İsrail ordusu, Gazze’nin Mısır’a açılan sınır kapısının kontrolünü ele geçirdiğini duyurdu. 7 Ekim’den bu yana devam eden saldırılarda 34.735 Filistinli yaşamını yitirirken, 78.108 kişi de yaralandı. Enkaz altında hala binlerce ceset bulunuyor ve sivil altyapı da ciddi şekilde zarar gördü. İsrail ordusu, Refah bölgesine yapılan saldırılarda 20 Filistinlinin öldürüldüğünü belirtti. Saldırılarda Refah Sınır Kapısı’na ve çevresine roketlerle ve top atışlarıyla saldırı gerçekleştirildi. Görgü tanıkları, İsrail savaş uçaklarının da Refah Sınır Kapısı’na yakın bölgelere saldırılar düzenlediğini aktardı.
Hamas Hareketi, Gazze Şeridi’nde ateşkes anlaşmasına ilişkin önerileri kabul ettiğini duyurdu. Ancak İsrail Savaş Kabinesi, Refah’taki saldırıları sürdürme kararı aldı. İsrail ordusu, zorla yerlerinden edilen Filistinlilerin sığındığı Refah’ın doğusundaki bazı mahallelerin boşaltılmasını talep etti. Bu bölgede yaklaşık 100.000 Filistinlinin yaşadığı belirtildi. İsrail ordusunun karadan da Refah’a saldırı başlatacağı endişesiyle refah bölgesinde zorunlu göç hareketleri başladı. Gazze’nin yurt dışına açılan tek geçiş noktası olan Refah Sınır Kapısı, insani yardımların giriş noktası olarak da kullanılıyor.

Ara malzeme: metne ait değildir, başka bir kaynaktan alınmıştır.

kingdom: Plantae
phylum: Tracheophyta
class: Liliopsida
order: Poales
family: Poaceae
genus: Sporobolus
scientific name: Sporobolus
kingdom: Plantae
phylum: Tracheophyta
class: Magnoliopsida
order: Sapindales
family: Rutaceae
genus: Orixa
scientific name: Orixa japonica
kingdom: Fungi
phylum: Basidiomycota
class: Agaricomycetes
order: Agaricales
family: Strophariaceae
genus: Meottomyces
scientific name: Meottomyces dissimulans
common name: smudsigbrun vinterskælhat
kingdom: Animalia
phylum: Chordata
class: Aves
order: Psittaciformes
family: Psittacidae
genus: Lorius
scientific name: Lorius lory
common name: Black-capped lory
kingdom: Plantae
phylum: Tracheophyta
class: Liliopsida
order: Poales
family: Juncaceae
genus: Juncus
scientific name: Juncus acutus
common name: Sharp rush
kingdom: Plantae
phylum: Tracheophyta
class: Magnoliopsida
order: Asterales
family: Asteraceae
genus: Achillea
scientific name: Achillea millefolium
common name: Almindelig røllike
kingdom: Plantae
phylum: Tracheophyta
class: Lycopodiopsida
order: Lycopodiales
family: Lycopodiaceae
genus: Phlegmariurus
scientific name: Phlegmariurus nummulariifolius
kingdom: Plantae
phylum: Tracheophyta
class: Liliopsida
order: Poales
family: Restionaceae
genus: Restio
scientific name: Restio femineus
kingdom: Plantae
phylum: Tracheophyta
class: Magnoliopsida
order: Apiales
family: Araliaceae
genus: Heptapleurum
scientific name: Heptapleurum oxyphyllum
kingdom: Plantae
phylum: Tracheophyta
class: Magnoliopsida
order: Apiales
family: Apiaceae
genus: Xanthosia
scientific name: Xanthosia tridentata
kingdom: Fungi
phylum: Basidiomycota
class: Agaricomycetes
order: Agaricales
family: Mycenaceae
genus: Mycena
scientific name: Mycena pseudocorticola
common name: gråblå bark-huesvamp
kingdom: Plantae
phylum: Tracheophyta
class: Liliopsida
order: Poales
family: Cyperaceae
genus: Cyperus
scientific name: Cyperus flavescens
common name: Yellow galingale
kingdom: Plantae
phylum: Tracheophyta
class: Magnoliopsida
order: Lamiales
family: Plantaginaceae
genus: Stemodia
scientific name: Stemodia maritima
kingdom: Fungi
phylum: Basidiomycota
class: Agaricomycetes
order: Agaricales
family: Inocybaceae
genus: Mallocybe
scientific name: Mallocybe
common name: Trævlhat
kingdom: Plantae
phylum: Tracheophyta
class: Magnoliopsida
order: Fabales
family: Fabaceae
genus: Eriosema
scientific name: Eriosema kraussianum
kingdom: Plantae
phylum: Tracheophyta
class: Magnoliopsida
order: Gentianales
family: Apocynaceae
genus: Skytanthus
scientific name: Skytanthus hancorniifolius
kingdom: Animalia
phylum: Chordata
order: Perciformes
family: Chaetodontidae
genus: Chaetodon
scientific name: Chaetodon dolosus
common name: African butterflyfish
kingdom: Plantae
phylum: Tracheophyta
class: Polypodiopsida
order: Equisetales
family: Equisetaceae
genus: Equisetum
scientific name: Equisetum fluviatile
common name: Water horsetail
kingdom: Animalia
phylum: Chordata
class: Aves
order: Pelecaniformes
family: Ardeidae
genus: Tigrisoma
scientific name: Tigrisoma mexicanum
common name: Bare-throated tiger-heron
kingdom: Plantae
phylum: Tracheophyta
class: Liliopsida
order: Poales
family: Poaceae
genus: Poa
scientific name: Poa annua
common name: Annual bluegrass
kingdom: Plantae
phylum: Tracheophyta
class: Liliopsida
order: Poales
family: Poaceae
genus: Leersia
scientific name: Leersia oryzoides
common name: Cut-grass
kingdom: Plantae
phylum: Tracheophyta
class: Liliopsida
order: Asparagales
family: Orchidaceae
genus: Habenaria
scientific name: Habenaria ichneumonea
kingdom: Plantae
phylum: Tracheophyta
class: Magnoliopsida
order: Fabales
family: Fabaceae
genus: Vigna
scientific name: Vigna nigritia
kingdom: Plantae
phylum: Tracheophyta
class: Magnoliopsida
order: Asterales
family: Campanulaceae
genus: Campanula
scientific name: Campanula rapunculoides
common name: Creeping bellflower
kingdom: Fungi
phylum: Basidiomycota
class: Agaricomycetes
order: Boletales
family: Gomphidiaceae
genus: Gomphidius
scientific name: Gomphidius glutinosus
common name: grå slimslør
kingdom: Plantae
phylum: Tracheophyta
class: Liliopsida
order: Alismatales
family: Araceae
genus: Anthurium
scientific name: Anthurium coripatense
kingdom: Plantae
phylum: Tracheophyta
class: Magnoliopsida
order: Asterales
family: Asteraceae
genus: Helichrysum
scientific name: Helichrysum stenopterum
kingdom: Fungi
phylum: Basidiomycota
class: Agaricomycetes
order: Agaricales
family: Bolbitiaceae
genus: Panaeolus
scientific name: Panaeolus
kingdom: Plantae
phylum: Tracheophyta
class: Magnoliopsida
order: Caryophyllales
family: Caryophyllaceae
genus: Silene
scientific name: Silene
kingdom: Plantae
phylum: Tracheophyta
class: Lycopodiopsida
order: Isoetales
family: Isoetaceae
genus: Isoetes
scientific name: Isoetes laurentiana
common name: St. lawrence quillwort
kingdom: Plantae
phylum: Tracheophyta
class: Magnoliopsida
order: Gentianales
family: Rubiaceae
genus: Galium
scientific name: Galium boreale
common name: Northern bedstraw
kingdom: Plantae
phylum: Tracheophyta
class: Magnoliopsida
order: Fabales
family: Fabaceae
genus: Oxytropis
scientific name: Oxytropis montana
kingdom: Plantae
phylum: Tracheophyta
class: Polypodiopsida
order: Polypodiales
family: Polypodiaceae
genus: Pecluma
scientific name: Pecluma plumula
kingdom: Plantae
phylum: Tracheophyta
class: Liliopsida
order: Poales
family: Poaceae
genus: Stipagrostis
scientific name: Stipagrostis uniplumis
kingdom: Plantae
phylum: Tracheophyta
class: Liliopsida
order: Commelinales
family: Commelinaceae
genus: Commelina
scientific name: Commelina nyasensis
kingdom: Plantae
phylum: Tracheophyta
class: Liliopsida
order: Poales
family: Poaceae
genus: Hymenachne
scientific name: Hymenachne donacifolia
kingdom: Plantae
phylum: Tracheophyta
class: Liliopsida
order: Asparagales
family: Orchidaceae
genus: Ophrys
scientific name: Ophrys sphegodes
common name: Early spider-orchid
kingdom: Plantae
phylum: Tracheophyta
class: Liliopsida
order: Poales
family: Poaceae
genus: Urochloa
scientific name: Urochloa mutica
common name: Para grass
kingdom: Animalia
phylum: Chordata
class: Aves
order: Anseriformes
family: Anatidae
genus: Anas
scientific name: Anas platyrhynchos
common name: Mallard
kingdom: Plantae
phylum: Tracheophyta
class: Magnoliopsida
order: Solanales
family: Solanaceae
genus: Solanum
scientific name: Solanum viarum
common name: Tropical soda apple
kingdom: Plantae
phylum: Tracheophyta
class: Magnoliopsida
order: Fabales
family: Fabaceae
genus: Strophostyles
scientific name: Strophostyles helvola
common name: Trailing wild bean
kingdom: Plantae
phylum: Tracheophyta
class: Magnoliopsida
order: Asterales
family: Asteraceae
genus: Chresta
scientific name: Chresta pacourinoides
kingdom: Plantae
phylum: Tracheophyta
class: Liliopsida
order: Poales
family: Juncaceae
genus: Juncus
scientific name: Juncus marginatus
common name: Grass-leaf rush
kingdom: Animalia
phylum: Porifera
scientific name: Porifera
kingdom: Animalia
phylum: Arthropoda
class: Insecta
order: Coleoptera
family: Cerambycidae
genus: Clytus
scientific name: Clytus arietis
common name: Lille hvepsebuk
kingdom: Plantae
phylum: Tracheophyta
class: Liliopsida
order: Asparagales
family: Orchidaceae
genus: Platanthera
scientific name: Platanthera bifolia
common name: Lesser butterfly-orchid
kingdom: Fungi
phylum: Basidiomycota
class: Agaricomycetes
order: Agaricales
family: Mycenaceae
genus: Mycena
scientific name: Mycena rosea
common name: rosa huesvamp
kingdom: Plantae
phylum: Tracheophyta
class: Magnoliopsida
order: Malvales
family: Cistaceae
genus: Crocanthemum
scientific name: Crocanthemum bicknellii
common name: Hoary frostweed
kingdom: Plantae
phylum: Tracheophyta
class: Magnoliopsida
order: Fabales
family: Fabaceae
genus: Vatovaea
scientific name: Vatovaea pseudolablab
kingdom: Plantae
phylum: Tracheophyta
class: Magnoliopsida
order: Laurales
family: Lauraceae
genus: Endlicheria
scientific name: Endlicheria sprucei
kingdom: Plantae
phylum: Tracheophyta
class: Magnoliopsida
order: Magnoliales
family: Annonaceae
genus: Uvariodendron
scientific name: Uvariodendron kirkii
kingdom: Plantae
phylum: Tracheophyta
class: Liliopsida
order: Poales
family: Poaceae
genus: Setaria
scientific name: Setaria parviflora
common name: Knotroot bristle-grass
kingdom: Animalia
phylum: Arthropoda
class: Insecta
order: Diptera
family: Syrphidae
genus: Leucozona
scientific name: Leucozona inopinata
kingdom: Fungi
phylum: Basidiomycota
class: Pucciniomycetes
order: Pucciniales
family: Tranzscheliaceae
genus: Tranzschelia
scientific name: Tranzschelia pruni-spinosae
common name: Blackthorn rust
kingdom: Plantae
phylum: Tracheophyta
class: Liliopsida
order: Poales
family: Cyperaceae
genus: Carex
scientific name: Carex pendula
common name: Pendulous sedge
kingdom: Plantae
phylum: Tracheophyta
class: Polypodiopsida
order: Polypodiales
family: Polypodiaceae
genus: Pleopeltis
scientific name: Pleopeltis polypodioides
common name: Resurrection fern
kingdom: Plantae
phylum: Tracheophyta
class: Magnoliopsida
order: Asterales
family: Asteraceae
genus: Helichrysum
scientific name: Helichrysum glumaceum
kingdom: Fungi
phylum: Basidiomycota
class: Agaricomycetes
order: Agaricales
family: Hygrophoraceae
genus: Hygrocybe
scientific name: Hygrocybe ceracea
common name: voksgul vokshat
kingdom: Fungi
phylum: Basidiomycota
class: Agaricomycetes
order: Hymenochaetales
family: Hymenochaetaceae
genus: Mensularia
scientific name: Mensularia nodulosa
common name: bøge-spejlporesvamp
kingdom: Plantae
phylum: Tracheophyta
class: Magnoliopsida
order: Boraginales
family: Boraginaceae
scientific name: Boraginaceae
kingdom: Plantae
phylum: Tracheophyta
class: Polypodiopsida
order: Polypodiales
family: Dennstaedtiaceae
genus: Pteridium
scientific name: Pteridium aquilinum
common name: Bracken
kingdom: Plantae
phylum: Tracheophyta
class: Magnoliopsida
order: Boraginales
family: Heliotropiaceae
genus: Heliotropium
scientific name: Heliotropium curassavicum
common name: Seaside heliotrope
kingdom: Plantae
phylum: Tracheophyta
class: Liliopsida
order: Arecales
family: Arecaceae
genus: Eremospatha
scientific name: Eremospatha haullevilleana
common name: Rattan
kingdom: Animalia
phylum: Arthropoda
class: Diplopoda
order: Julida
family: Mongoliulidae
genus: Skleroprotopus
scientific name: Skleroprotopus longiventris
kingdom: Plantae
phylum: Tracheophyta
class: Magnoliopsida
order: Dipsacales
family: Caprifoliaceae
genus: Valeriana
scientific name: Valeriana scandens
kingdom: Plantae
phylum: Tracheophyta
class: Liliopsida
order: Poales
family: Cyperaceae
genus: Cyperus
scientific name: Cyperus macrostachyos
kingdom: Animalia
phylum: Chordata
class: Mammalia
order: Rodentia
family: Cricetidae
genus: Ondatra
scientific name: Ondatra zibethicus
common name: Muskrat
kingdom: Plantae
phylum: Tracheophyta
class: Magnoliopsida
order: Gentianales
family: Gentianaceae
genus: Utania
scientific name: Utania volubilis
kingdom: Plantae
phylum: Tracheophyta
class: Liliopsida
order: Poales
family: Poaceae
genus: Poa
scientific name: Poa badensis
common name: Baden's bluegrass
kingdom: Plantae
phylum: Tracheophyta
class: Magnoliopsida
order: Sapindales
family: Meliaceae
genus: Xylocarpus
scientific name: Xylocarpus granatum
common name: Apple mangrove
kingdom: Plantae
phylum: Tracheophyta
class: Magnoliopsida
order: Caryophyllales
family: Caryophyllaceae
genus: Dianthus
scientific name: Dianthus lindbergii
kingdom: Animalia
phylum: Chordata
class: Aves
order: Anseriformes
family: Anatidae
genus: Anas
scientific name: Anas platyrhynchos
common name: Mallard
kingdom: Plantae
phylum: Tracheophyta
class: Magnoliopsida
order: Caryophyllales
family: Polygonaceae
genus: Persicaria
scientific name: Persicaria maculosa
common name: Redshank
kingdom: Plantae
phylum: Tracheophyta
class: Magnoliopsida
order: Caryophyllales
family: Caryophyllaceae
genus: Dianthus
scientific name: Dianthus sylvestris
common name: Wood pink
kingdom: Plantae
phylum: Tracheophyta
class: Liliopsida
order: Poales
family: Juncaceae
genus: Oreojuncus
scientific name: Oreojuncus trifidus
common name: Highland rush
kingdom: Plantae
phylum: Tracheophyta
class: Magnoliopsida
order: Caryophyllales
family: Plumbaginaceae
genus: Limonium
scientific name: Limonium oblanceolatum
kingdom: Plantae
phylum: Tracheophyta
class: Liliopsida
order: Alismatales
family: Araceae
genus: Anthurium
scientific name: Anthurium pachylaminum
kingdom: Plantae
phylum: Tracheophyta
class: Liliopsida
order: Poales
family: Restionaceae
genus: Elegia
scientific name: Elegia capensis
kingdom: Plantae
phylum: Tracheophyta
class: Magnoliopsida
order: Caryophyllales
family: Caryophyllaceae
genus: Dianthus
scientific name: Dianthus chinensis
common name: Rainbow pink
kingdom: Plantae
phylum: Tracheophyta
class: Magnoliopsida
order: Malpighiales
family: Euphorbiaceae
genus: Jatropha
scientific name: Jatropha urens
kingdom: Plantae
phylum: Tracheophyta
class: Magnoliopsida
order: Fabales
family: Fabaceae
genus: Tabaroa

Akıllara gelen sorular arasında, bu saldırıların barış ve istikrarı tehdit edip etmeyeceği yer alıyor. Tüm tarafların diplomatik yollardan çözüm aramaları gerektiği konusunda açıklamalar yapılmalıdır. Ayrıca, insani yardımların kesilmemesi ve hastaneler ile eğitim kurumlarının korunması için gerekli tedbirlerin alınması gerekmektedir. Sivil halkın can güvenliği öncelikli olmalıdır.
Uluslararası toplumun bu gelişmeler karşısında sessiz kalmamalı ve taraflar arasında diyalogun sağlanması için çaba göstermelidir. Çatışmaların bir an önce sona ermesi, insani yardımların güvenli bir şekilde ulaştırılması ve barışın sağlanması için tüm tarafların işbirliği yapması gerekmektedir. Bu süreçte masum sivillerin korunması ve bölgede yaşanan insanlık dramına son verilmesi büyük önem taşımaktadır.